Le procès de Maurice Kamto, principal opposant au président camerounais à Paul Biya et arrivé deuxième à la présidentielle de 2018, a été renvoyé vendredi au 8 octobre dès son ouverture devant le tribunal militaire de Yaoundé, qui le juge notamment pour “insurrection” avec 88 de ses partisans.
Les accusés encourent théoriquement la peine de mort, même ci celle-ci n’est plus appliquée au Cameroun.
Le malaise à l’audience de l’un d’eux, Christian Penda Ekoka, ex-conseiller économique du président Biya, a motivé le renvoi du procès, a expliqué Me Michel Ntchalé, l’un des avocats de M. Kamto.
Ce procès, qui suscite critiques et inquiétude dans la communauté internationale, s’était ouvert dans un pays longtemps considéré comme un îlot de stabilité en Afrique centrale, où le président Paul Biya, qui règne en maître absolu depuis 36 ans, est de plus en plus contesté et confronté à d’autres crises: rébellion séparatiste des anglophones à l’ouest et recrudescence des attaques de Boko Haram au nord.
Dès l’aube, un impressionnant dispositif de sécurité avait été déployé et empêchait l’accès du tribunal à des militants qui scandaient “Kamto président”, l’opposition ayant appelé à venir massivement au procès.
Environ 200 policiers en tenue antiémeute occupaient un carrefour en contrebas du tribunal, rapporte un journaliste de l’AFP. D’autres, en armes, patrouillaient à bord de véhicules pick-up. Plus haut, une cinquantaine de membres des forces de sécurité filtraient les entrées du bâtiment.
M. Kamto est arrivé en fin de matinée, amené par des gendarmes armés, a affirmé à l’AFP son avocat, Me Emmanuel Simh.
Depuis la proclamation de la victoire de M. Biya à la présidentielle du 8 octobre 2018, pour un septième mandat consécutif, des manifestations pacifiques étaient organisées dans plusieurs villes par le Mouvement pour la renaissance du Cameroun (MRC) de M. Kamto, l’un des principaux partis d’opposition, arrivé deuxième avec 14,23% des suffrages selon les résultats officiels du gouvernement, mais qui estime toujours avoir remporté le scrutin.
C’est à l’issue d’une de ces marches que le leader de l’opposition et des centaines de sympathisants avaient été interpellés par les forces de l’ordre fin janvier.
Après plus de sept mois d’emprisonnement, 89 personnes devaient être jugées à partir de vendredi pour “hostilité contre la patrie”, “rébellion” et “insurrection”.
– “Alibi politique” –
“Rien ne justifie que M. Kamto et ses partisans soient incarcérés depuis huit mois dans ces conditions”, a déclaré jeudi à l’AFP leur avocat français, Me Antoine Vey.

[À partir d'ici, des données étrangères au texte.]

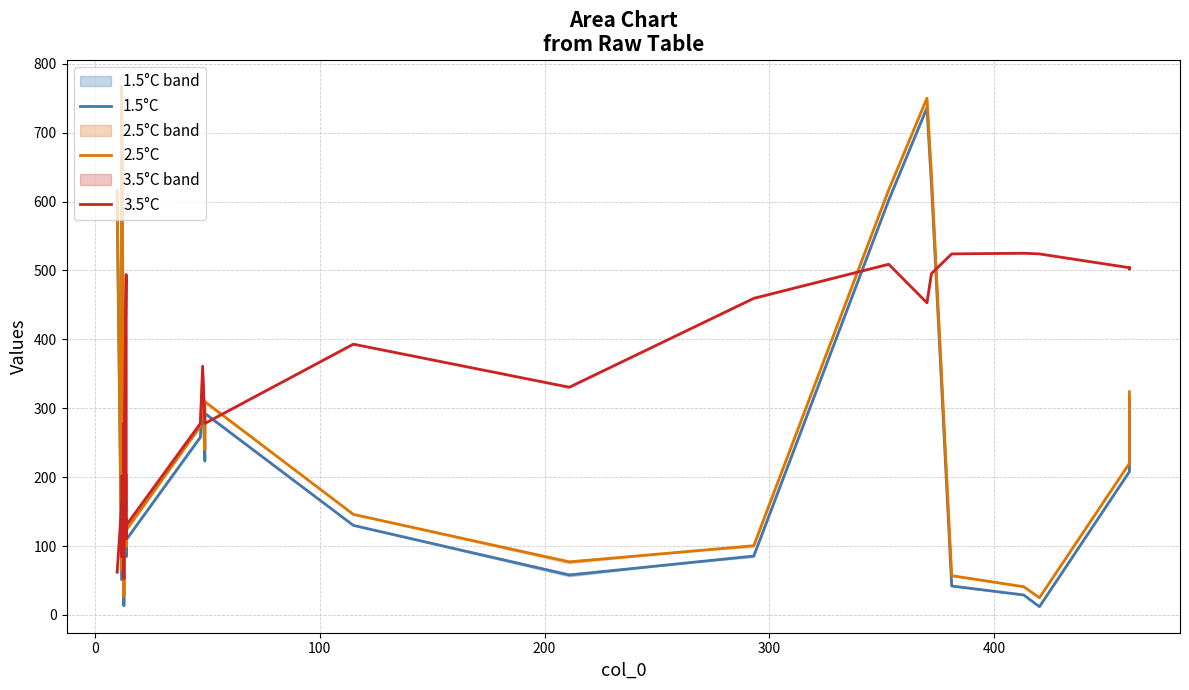

Is this an area chart (filled region under the line)?

No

“Aucun n’a participé à des actes de violence, aucun n’a appelé à des actes de violence ou à la rébellion. Il n’y a pas de raison à leur arrestation en dehors de l’alibi politique”, a ajouté celui qui a saisi, fin avril, le Groupe de travail sur la détention arbitraire des Nations unies.
M. Kamto, 65 ans, et ses alliés avaient déclaré lundi “être prêts à faire face à la justice pour que la vérité éclate dans cette affaire”.

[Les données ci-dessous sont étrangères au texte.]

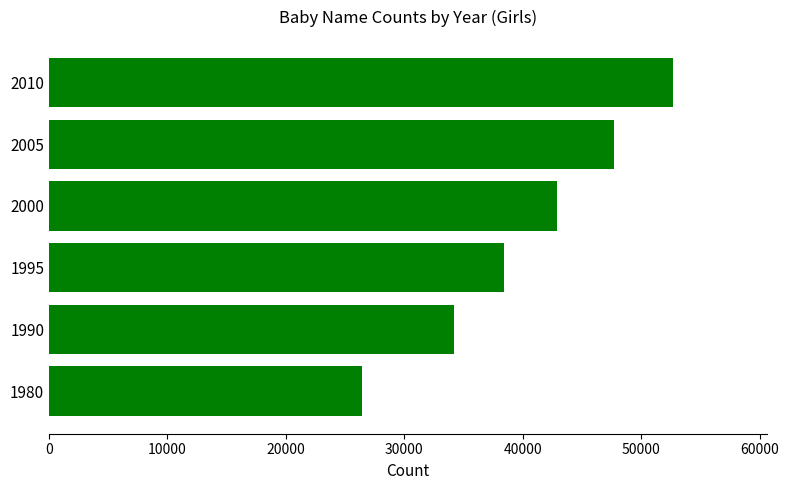

Is it true that the value at 2005 is 47680?

True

Avocat au barreau de Paris et ancien ministre délégué à la Justice au Cameroun, M. Kamto bénéficie également du soutien dans ce procès des ONG internationales et de certaines puissances occidentales.
– “Pression” sur Biya –
En mars, les Etats-Unis avaient déclaré qu’il serait “sage de le libérer”, suivi de près par l”Union européenne, qui avait parlé de “procédure disproportionnée”.
Les associations de défense des droits de l’homme avaient, elles, dénoncé la compétence du tribunal militaire à juger ces civils. “Les autorités doivent les libérer immédiatement et abandonner toutes les charges retenues contre eux”, avait exhorté fin juillet Amnesty international.
Longtemps silencieuse, la France, ancienne puissance coloniale, était sortie de son mutisme fin mai, réclamant aussi leur libération. “On connaît les qualités de M. Kamto, nous faisons pression fortement sur le président Biya pour qu’il puisse agir et élargir ces prisonniers”, a répété mardi le ministre des Affaires étrangères, Jean-Yves Le Drian.
Les avocats de l’opposant ont transmis au tribunal militaire une liste de 31 témoins, dont deux ministres, le patron de la police et d’autres hauts gradés de l’armée et de la police.
Parmi les accusés qui comparaîtront aux côtés de M. Kamto, et de Christian Penda Ekoka figurent un célèbre rappeur, Valsero, connu pour ses textes critiques à l’égard du régime de Yaoundé.